Provided information:
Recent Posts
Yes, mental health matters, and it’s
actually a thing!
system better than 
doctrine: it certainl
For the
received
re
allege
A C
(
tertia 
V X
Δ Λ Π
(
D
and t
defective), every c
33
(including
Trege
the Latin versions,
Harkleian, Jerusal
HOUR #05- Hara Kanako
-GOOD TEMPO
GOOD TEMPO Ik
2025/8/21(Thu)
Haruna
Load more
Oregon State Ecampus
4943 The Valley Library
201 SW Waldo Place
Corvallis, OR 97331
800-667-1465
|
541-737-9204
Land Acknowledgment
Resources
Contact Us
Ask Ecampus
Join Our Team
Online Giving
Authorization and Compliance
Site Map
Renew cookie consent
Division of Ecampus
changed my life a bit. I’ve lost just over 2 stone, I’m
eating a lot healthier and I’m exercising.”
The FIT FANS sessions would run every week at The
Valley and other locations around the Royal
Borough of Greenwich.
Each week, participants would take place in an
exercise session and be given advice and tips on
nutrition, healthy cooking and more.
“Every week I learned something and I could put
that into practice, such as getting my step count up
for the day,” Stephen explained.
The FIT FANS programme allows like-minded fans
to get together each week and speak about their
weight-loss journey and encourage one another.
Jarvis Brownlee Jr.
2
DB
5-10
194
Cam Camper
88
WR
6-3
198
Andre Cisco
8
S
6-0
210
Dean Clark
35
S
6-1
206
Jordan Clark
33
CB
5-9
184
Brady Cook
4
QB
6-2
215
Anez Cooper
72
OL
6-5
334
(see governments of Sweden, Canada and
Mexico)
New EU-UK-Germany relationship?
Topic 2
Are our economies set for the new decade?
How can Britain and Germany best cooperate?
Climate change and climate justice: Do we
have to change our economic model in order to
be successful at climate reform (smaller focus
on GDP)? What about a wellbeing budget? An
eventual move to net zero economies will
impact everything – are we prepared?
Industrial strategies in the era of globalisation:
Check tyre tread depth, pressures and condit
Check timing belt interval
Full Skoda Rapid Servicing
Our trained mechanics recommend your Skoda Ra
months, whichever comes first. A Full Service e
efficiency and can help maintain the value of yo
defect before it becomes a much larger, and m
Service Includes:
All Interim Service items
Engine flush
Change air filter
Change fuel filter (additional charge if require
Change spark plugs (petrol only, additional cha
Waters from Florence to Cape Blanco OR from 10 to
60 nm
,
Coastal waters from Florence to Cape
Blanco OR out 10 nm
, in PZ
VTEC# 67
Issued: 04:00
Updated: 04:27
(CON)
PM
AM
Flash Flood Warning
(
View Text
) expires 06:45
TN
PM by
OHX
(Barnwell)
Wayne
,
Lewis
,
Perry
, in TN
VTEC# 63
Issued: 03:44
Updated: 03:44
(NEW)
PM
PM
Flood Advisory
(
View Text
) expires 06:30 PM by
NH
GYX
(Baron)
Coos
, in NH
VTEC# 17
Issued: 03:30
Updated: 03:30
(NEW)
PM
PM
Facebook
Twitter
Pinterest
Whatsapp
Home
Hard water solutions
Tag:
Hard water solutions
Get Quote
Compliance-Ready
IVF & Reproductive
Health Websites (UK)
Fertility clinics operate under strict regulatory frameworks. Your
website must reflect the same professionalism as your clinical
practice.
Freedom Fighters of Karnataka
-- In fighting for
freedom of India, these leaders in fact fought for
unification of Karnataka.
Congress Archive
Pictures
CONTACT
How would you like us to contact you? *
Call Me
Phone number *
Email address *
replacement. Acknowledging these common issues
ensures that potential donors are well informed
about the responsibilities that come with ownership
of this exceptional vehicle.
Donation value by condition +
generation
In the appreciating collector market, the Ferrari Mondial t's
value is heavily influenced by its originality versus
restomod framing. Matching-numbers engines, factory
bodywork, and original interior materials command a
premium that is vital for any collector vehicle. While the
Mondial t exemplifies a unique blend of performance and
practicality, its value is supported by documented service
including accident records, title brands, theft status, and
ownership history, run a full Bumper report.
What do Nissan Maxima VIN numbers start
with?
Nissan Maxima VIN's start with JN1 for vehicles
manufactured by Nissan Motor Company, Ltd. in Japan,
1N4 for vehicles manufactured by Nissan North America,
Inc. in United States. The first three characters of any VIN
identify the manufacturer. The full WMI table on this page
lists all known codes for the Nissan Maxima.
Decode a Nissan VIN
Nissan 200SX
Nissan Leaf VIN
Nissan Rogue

Try it: Print the lines of text from all of the records above, keeping every line as it appears and changing nothing.

Exercise response:
Recent Posts
Yes, mental health matters, and it’s
actually a thing!
system better than 
doctrine: it certainl
For the
received
re
allege
A C
(
tertia 
V X
Δ Λ Π
(
D
and t
defective), every c
33
(including
Trege
the Latin versions,
Harkleian, Jerusal
HOUR #05- Hara Kanako
-GOOD TEMPO
GOOD TEMPO Ik
2025/8/21(Thu)
Haruna
Load more
Oregon State Ecampus
4943 The Valley Library
201 SW Waldo Place
Corvallis, OR 97331
800-667-1465
|
541-737-9204
Land Acknowledgment
Resources
Contact Us
Ask Ecampus
Join Our Team
Online Giving
Authorization and Compliance
Site Map
Renew cookie consent
Division of Ecampus
changed my life a bit. I’ve lost just over 2 stone, I’m
eating a lot healthier and I’m exercising.”
The FIT FANS sessions would run every week at The
Valley and other locations around the Royal
Borough of Greenwich.
Each week, participants would take place in an
exercise session and be given advice and tips on
nutrition, healthy cooking and more.
“Every week I learned something and I could put
that into practice, such as getting my step count up
for the day,” Stephen explained.
The FIT FANS programme allows like-minded fans
to get together each week and speak about their
weight-loss journey and encourage one another.
Jarvis Brownlee Jr.
2
DB
5-10
194
Cam Camper
88
WR
6-3
198
Andre Cisco
8
S
6-0
210
Dean Clark
35
S
6-1
206
Jordan Clark
33
CB
5-9
184
Brady Cook
4
QB
6-2
215
Anez Cooper
72
OL
6-5
334
(see governments of Sweden, Canada and
Mexico)
New EU-UK-Germany relationship?
Topic 2
Are our economies set for the new decade?
How can Britain and Germany best cooperate?
Climate change and climate justice: Do we
have to change our economic model in order to
be successful at climate reform (smaller focus
on GDP)? What about a wellbeing budget? An
eventual move to net zero economies will
impact everything – are we prepared?
Industrial strategies in the era of globalisation:
Check tyre tread depth, pressures and condit
Check timing belt interval
Full Skoda Rapid Servicing
Our trained mechanics recommend your Skoda Ra
months, whichever comes first. A Full Service e
efficiency and can help maintain the value of yo
defect before it becomes a much larger, and m
Service Includes:
All Interim Service items
Engine flush
Change air filter
Change fuel filter (additional charge if require
Change spark plugs (petrol only, additional cha
Waters from Florence to Cape Blanco OR from 10 to
60 nm
,
Coastal waters from Florence to Cape
Blanco OR out 10 nm
, in PZ
VTEC# 67
Issued: 04:00
Updated: 04:27
(CON)
PM
AM
Flash Flood Warning
(
View Text
) expires 06:45
TN
PM by
OHX
(Barnwell)
Wayne
,
Lewis
,
Perry
, in TN
VTEC# 63
Issued: 03:44
Updated: 03:44
(NEW)
PM
PM
Flood Advisory
(
View Text
) expires 06:30 PM by
NH
GYX
(Baron)
Coos
, in NH
VTEC# 17
Issued: 03:30
Updated: 03:30
(NEW)
PM
PM
Facebook
Twitter
Pinterest
Whatsapp
Home
Hard water solutions
Tag:
Hard water solutions
Get Quote
Compliance-Ready
IVF & Reproductive
Health Websites (UK)
Fertility clinics operate under strict regulatory frameworks. Your
website must reflect the same professionalism as your clinical
practice.
Freedom Fighters of Karnataka
-- In fighting for
freedom of India, these leaders in fact fought for
unification of Karnataka.
Congress Archive
Pictures
CONTACT
How would you like us to contact you? *
Call Me
Phone number *
Email address *
replacement. Acknowledging these common issues
ensures that potential donors are well informed
about the responsibilities that come with ownership
of this exceptional vehicle.
Donation value by condition +
generation
In the appreciating collector market, the Ferrari Mondial t's
value is heavily influenced by its originality versus
restomod framing. Matching-numbers engines, factory
bodywork, and original interior materials command a
premium that is vital for any collector vehicle. While the
Mondial t exemplifies a unique blend of performance and
practicality, its value is supported by documented service
including accident records, title brands, theft status, and
ownership history, run a full Bumper report.
What do Nissan Maxima VIN numbers start
with?
Nissan Maxima VIN's start with JN1 for vehicles
manufactured by Nissan Motor Company, Ltd. in Japan,
1N4 for vehicles manufactured by Nissan North America,
Inc. in United States. The first three characters of any VIN
identify the manufacturer. The full WMI table on this page
lists all known codes for the Nissan Maxima.
Decode a Nissan VIN
Nissan 200SX
Nissan Leaf VIN
Nissan Rogue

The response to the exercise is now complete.